Joe passed along his upbeat and resilient outlook on life to everyone he met. He was optimistic and sunny, and had a wicked, sometimes warped sense of humor, disarming any tense situation with a light-hearted bit of humor, often with a slightly off-beat twist. His strenuous attempts to get all three sons to become engineers were unsuccessful, but he did pass on his knack for do-it-yourselfing, improvising and persevering. He also could “half-play” numerous instruments and loved to sing and hum, a gift from his precocious, always-smiling mother who played a standup bass that was two feet taller than her. When Joe and Kay retired in 1999 after 38 years in Ohio, they moved to Florida to be close to cousins from their childhood, and enjoyed 20 years of idyllic retirement, meeting many great friends with whom they dined and played bridge, golfed, took cruises, and joined bus tours around the country.

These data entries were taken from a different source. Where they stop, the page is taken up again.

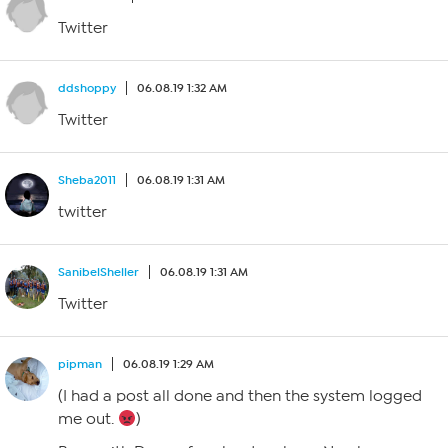
Twitter
ddshoppy
06.08.19 1:32 AM
Twitter
Sheba2011
06.08.19 1:31 AM
twitter
SanibelSheller
06.08.19 1:31 AM
Twitter
pipman
06.08.19 1:29 AM
(I had a post all done and then the system logged
me out.
)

And Joe had a secret – he pined his entire life to be a published author, working long evenings for over 10 years to write and self-publish his first novel, “Bend in the River,” a piece of historical fiction based on pre-Revolutionary War years and set – fittingly – along the banks of the Susquehanna River. While it didn’t sell many copies, Joe took great pride in his accomplishment, and for the past 10 was tinkering – as was his style – with at least three other books.
He was equally whimsical and deeply philosophical, but if there were two words that summed up Joe Gebhardt, they would be “carefree and likeable.” In his long hospital stay, several nurses and aides took a special liking to him, so much so that physicians said they rarely saw nurses form such a deep bond with a patient. They hugged and kissed him like their own father. Joe was at peace with his fate, his deep and abiding faith giving him comfort that his 67-year love story with Kay lives on, and soon enough he will be together again with his beloved wife, his family, and friends. Joe’s light-hearted optimism, his intelligence, his wit, his off-beat humor and his comforting hug, will be missed – but remembered and cherished -- by all of us.